Task directions »
Format the stretch of the listing below from the line that contains "Add to Cart" through the line that contains "9 Surface Grinders" as a Markdown table with the columns Row and Line. Number each row, and leave out blank lines and pictures.

Provided data »
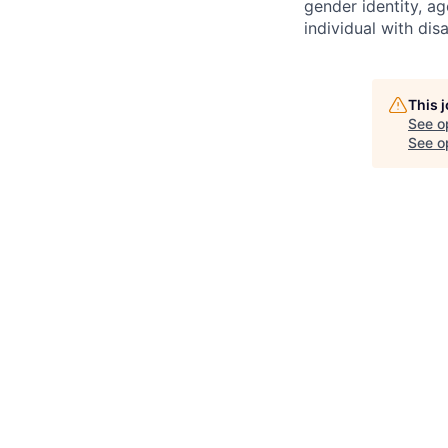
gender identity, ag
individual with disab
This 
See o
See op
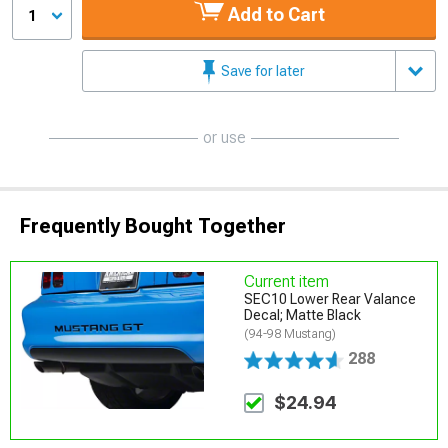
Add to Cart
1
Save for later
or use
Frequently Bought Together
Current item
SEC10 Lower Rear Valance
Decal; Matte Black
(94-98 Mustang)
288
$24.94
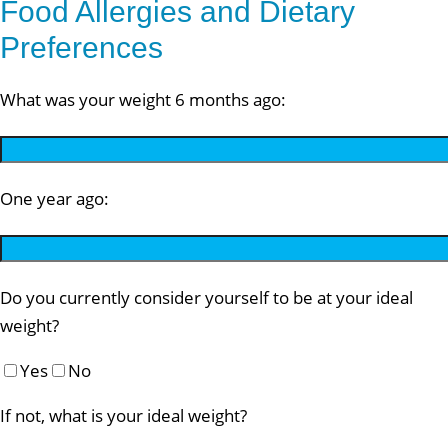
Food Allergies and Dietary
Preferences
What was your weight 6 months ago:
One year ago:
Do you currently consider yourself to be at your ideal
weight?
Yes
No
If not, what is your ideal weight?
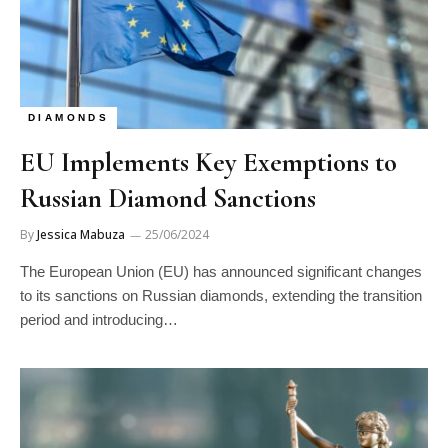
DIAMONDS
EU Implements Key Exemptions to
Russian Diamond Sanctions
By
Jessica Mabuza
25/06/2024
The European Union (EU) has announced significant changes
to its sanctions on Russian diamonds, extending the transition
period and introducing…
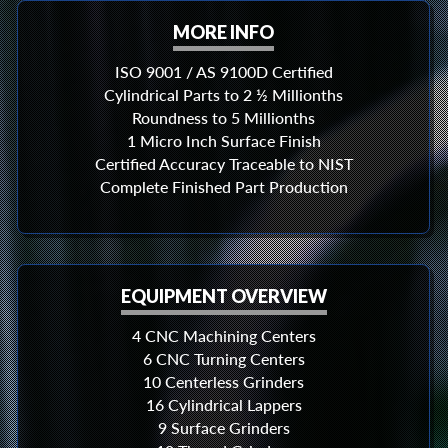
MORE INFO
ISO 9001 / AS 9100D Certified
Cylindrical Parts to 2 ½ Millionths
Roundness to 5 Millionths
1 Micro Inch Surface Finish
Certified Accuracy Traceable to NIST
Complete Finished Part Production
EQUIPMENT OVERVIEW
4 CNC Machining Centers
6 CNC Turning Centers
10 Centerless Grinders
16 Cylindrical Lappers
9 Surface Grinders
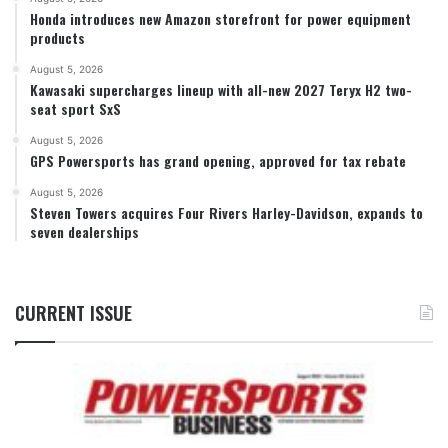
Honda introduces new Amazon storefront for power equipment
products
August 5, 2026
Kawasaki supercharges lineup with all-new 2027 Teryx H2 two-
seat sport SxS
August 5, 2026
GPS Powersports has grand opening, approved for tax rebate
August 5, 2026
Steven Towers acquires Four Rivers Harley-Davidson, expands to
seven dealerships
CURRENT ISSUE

Answer for this exercise »
| Row | Line |
|---|---|
| 1 | Add to Cart |
| 2 | 1 |
| 3 | Save for later |
| 4 | or use |
| 5 | Frequently Bought Together |
| 6 | Current item |
| 7 | SEC10 Lower Rear Valance |
| 8 | Decal; Matte Black |
| 9 | (94-98 Mustang) |
| 10 | 288 |
| 11 | $24.94 |
| 12 | Food Allergies and Dietary |
| 13 | Preferences |
| 14 | What was your weight 6 months ago: |
| 15 | One year ago: |
| 16 | Do you currently consider yourself to be at your ideal |
| 17 | weight? |
| 18 | Yes |
| 19 | No |
| 20 | If not, what is your ideal weight? |
| 21 | DIAMONDS |
| 22 | EU Implements Key Exemptions to |
| 23 | Russian Diamond Sanctions |
| 24 | By |
| 25 | Jessica Mabuza |
| 26 | 25/06/2024 |
| 27 | The European Union (EU) has announced significant changes |
| 28 | to its sanctions on Russian diamonds, extending the transition |
| 29 | period and introducing… |
| 30 | MORE INFO |
| 31 | ISO 9001 / AS 9100D Certified |
| 32 | Cylindrical Parts to 2 ½ Millionths |
| 33 | Roundness to 5 Millionths |
| 34 | 1 Micro Inch Surface Finish |
| 35 | Certified Accuracy Traceable to NIST |
| 36 | Complete Finished Part Production |
| 37 | EQUIPMENT OVERVIEW |
| 38 | 4 CNC Machining Centers |
| 39 | 6 CNC Turning Centers |
| 40 | 10 Centerless Grinders |
| 41 | 16 Cylindrical Lappers |
| 42 | 9 Surface Grinders |